Existen ideas (y hechos) que están sobrevaloradas. Son varias las fechas que gozan de esta bienaventuranza, destacando dos en el año calendario: una más mundana como las fiestas patronales y la otra (algo) menos mundana; fue espiritual en su momento pero la internacionalización cultural y el desarrollismo económico ha socavado, sin prisa pero sin pausa, el mandato divino del creced y multiplicaros con su traducción y conmemoración del nacimiento de Jesucristo.

Y en estas fechas temporales señaladas, sobre todo en el calendario laboral, tenemos a gala el ser sociables, desear buena suerte a nuestros convecinos y celebrar en olor de la amistad ágapes con amigos y, también, con casi extraños. Asumimos la retórica pomposa de lo fingido.

Ya desde primeros de diciembre, incluso antes, la ilusión (con mayúsculas) se apodera de los programas televisivos, las luces callejeras nos iluminan por dentro y por fuera y la lotería alcanza su máximo esplendor, sin esa agonía que la supedita a la tan manida frase de jugar con moderación.

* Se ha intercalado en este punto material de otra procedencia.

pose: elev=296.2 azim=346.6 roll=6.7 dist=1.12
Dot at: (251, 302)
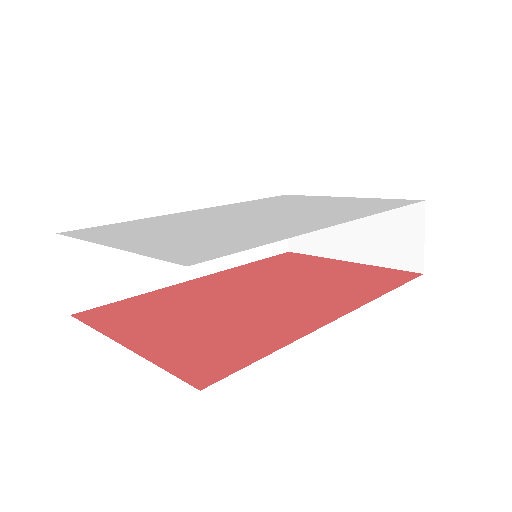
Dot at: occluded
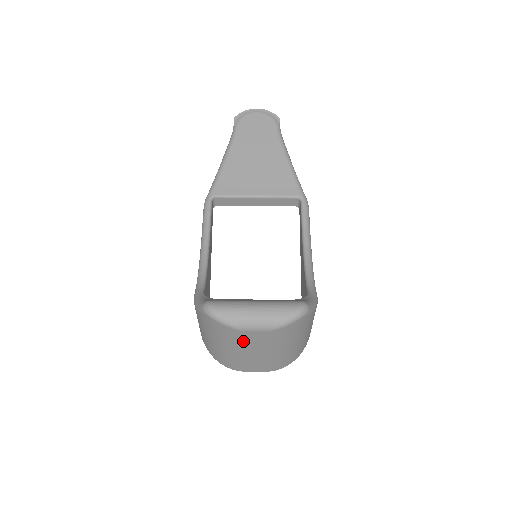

Si a ello le añadimos un espirituoso, el segundo plato está servido; solo falta para el postre que quienes viven de la política se deseen feliz año venidero. La ocasión lo amerita y nadie se puede imaginar que en ese deseo hay intenciones aviesas. Shangri-la al alcance de la mano.

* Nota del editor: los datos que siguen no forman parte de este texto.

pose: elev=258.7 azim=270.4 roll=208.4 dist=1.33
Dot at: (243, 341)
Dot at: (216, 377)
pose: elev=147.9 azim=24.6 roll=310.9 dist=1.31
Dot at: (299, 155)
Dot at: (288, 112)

Pero siempre hay algún penitente que encuentra un zascandil, no para todos es armonía. Aparecen lagunas y también recuerdos que deslegitiman la conclusión previa. Con frecuencia no aparece nada, no lo vemos venir, pero en nuestro espejo convivencial aparece la desazón y angustia que todo lo inunda de niebla espesa, de la cual no sabemos salir; tampoco queremos salir. No es un drama, solo es fatalidad. Quizás por nuestra educación judeocristiana nos sentimos arropados con nosotros mismos. Hacemos comentarios en voz baja, no a nuestros cercanos sino a quienes, desconocidos, el destino ha interpuesto en nuestro camino. Y parece que no estamos solos; cambia la denominación: desazón, tristeza, melancolía, pero el resultado es el mismo; un malestar profundo con este tiempo de alegría mediática.

Algunos estímulos son claramente potenciadores como el sorteo de lotería, villancicos, también las luces navideñas. Es un mete-saca estúpido; no quieres, pero no sabes decir no a lo que te arropa, llegando incluso a enfadarte contigo mismo. Tienes experiencia, ya son muchos años, incluso desde la infancia, pero no has sabido reconvertirte y tropiezas año tras año en la misma piedra. Los más avezados intuyen de algún trauma infantil, de expectativas previas irreales, de alguna ausencia; no atinan ni dándoles el siroco de frente. Sabes perfectamente por qué no tiras la toalla, por qué no abandonas; pero como en otras muchas actividades humanas, el hacer frente al malestar conlleva más esfuerzo que asumir la (des)dicha social. No sabes, tampoco quieres, huir de la cárcel mental, temes que el bumerang acabe regresando.

Conoces diversos tips que los expertos, psicólogos clínicos, aconsejan para estas situaciones. Pero qué sabrán ellos si no sufren sus consecuencias y los consejos que dan son de libro de Petete, prédicas en el desierto.

Buscamos solución a algo que no tiene. El poderío social es muy superior a la fuerza individual a pesar de que este malestar, esta desazón, afecte al 80 por ciento de la población. Casi es una epidemia solidaria de insolidaridad, un prodigio de monotonía rechazando los cambios y con miedo a salir al escenario.

A ese afán por poner nombre a todo le denominan síndrome de Grinch.

Sí, es posible que tengamos todo y de todo, pero no me gusta el mazapán.